Press release from the Blue Ridge Parkway Foundation:

More than a year after informational safety signs were installed at Graveyard Fields in Pisgah National Forest, Haywood County Emergency Services recorded a 50% decrease in search and rescue calls on federal land in the county.

Overall, 90% of search and rescue calls in Haywood County occur on federal land, according to Haywood County Emergency Services Director Greg Shuping.

“Before the wilderness signs were posted within the area, the majority of our search and rescues were for forest visitors who had taken a wrong turn and got lost. We realized that visitors may not be familiar with the area and could use some signage to help orient themselves within the wilderness area,” Shuping said.

The project was a collaboration between the Blue Ridge Parkway Foundation, The Pisgah Conservancy, Southern Appalachian Wilderness Stewards, U.S. Forest Service, and emergency services. In April 2019, 22 informational signs were installed within the recreation area, accessible at milepost 418 on the Blue Ridge Parkway. The signs feature tips about bear safety and wilderness preparedness.

“These signs are helping so many people improve their outdoor experiences by staying safe,” said Carolyn Ward, CEO of the Blue Ridge Parkway Foundation. “In 20 years of involvement in interpretive research, this is one of the best examples I have ever seen of the power of well-designed signs to change behavior. We were delighted to work in partnership with so many other groups to keep visitors safe while exploring in and along the Blue Ridge Parkway.”

Between May 2018 and April 2019, emergency services received a total of 32 search and rescue calls. During the same period from 2019 to 2020, there were 16 calls.
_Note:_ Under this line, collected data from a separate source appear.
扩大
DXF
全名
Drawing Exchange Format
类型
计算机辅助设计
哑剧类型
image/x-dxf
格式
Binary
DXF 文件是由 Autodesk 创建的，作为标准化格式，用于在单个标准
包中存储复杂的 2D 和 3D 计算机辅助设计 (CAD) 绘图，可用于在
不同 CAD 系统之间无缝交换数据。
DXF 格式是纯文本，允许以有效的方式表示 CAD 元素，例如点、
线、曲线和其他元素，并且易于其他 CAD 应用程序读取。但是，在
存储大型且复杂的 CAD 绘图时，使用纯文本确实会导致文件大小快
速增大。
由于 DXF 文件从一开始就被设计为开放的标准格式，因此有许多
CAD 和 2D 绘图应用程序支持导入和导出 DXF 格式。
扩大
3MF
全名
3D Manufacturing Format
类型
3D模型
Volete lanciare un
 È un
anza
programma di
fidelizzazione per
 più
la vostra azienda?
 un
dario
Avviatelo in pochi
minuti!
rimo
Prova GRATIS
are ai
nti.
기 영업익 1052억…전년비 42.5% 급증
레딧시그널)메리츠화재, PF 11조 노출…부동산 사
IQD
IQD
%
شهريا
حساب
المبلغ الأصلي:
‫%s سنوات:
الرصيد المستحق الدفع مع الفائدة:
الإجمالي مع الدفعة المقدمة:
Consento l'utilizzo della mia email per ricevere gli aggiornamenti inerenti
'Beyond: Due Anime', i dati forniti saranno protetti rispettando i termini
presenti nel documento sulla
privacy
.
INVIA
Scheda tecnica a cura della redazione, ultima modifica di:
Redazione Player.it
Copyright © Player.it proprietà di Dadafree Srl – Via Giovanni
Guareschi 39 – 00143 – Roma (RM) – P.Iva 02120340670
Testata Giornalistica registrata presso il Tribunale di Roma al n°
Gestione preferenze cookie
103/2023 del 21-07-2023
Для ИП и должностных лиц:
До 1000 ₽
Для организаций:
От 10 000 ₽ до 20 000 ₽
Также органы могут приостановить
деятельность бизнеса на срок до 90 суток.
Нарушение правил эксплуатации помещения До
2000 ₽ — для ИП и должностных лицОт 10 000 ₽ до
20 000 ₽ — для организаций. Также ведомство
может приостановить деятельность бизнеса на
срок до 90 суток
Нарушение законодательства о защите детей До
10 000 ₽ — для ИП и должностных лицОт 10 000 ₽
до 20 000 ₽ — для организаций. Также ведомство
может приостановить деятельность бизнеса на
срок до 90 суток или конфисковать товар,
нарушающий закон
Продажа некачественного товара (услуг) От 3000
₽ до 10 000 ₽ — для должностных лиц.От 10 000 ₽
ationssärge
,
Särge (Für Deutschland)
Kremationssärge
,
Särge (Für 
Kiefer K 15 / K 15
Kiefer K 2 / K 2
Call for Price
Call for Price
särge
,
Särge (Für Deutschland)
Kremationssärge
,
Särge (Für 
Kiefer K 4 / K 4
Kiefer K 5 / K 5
“The U.S. Forest Service and our partners share a common goal: to provide an enjoyable and safe experience for our visitors. Successful partnerships, like this one, can help us all achieve that goal through collaboration and shared resources,” said Natalie Lester, Volunteer and Partnerships Coordinator for the Pisgah Ranger District. “We are very grateful to our partners for their collaboration on this important project and to Haywood County Emergency Services and the local Volunteer Fire Departments that provide such critical services to forest visitors.”